*** EXERCISE PASSAGE ***

The integrating factor method relies on an essential calculus concept: the product rule for derivatives. Since this rule is at the heart of the method, let’s take a moment to review it and see how it helps transform a differential equation into one that can be directly integrated.
The product rule is used to compute the derivative of a product of two functions. In the context of solving first-order linear differential equations, we use the product rule in reverse to combine terms involving the dependent and independent variables. This allows us to rewrite the equation as the derivative of a product, making integration straightforward. Let’s begin by recalling the two directions of the product rule.
Suppose \(f\) and \(g\) are differentiable functions. The product rule states that
\begin{equation} \underset{\xrightarrow[\LARGE\text{forward}]{} }{\ds [f \cdot g ]'} = \underset{\xleftarrow[\LARGE\text{backward}]{} }{\ds f \cdot g' + f' \cdot g}.\tag{6} \end{equation}
The “forward” version goes from left to right, while the “backward” version, which we’ll focus on, goes from right to left. Let’s practice applying both versions with a few examples.

Example 43.

\(\ \ \) Compute each derivative.
  1. \(\displaystyle \left[\ln x \tan x\right]' = \)
    Solution.
    Using the forward product rule, we have
    \begin{align*} \big[ \overset{\color{blue}{f}}{\ln x \vphantom{\big]'}}\ \overset{\color{blue}{g}}{\tan x \vphantom{\big]'}} \big]' \amp = \overset{\color{blue}{f}}{\ln x \vphantom{\big]'}}\ \overset{\color{blue}{g'}}{\big[\tan x\big]'} + \overset{\color{blue}{f'}}{\big[\ln x \big]'} \overset{\color{blue}{g}}{\tan x \vphantom{\big]'}} \\ \amp = \ln x (\sec^2 x)+\left(\frac{1}{x}\right) \tan x. \end{align*}
  2. \(\displaystyle \ds \frac{d}{dx}\left[x^3 \mu\right]' = \)

*** End of EXERCISE PASSAGE ***
*** DATASET CONTENT ***

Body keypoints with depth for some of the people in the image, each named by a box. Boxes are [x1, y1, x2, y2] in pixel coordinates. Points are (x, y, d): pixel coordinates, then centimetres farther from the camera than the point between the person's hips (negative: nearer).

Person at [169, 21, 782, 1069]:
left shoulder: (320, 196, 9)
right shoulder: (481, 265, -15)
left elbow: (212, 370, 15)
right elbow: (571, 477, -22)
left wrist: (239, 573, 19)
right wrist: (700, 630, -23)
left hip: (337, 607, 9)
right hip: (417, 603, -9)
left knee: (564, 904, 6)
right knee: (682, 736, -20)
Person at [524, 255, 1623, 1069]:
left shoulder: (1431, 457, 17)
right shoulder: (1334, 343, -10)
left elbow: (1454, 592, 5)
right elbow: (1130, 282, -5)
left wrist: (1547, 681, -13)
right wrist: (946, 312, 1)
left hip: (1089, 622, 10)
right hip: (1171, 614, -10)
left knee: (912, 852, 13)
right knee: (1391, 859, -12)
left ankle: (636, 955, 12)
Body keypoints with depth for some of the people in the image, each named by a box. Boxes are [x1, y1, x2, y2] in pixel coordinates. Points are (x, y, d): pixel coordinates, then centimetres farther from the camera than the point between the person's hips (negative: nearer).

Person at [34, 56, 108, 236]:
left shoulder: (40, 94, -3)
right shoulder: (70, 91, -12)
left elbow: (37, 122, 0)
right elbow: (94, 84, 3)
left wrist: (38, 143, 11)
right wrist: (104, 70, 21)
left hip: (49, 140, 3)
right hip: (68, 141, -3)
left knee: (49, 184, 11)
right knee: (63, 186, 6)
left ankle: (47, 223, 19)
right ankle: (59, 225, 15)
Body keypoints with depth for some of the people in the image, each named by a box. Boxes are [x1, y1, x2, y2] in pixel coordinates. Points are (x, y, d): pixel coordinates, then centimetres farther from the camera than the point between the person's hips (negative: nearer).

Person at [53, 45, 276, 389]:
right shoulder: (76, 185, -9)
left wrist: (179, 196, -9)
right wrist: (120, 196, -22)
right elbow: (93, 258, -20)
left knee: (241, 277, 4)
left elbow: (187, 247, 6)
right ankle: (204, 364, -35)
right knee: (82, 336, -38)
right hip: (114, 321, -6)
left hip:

*** End of DATASET CONTENT ***

■ **WHAT YOU HAVE TO DO**
Reproduce the passage on the product rule in full, without any changes.

■ **YOUR RESPONSE**
The integrating factor method relies on an essential calculus concept: the product rule for derivatives. Since this rule is at the heart of the method, let’s take a moment to review it and see how it helps transform a differential equation into one that can be directly integrated.
The product rule is used to compute the derivative of a product of two functions. In the context of solving first-order linear differential equations, we use the product rule in reverse to combine terms involving the dependent and independent variables. This allows us to rewrite the equation as the derivative of a product, making integration straightforward. Let’s begin by recalling the two directions of the product rule.
Suppose \(f\) and \(g\) are differentiable functions. The product rule states that
\begin{equation} \underset{\xrightarrow[\LARGE\text{forward}]{} }{\ds [f \cdot g ]'} = \underset{\xleftarrow[\LARGE\text{backward}]{} }{\ds f \cdot g' + f' \cdot g}.\tag{6} \end{equation}
The “forward” version goes from left to right, while the “backward” version, which we’ll focus on, goes from right to left. Let’s practice applying both versions with a few examples.

Example 43.

\(\ \ \) Compute each derivative.
  1. \(\displaystyle \left[\ln x \tan x\right]' = \)
    Solution.
    Using the forward product rule, we have
    \begin{align*} \big[ \overset{\color{blue}{f}}{\ln x \vphantom{\big]'}}\ \overset{\color{blue}{g}}{\tan x \vphantom{\big]'}} \big]' \amp = \overset{\color{blue}{f}}{\ln x \vphantom{\big]'}}\ \overset{\color{blue}{g'}}{\big[\tan x\big]'} + \overset{\color{blue}{f'}}{\big[\ln x \big]'} \overset{\color{blue}{g}}{\tan x \vphantom{\big]'}} \\ \amp = \ln x (\sec^2 x)+\left(\frac{1}{x}\right) \tan x. \end{align*}
  2. \(\displaystyle \ds \frac{d}{dx}\left[x^3 \mu\right]' = \)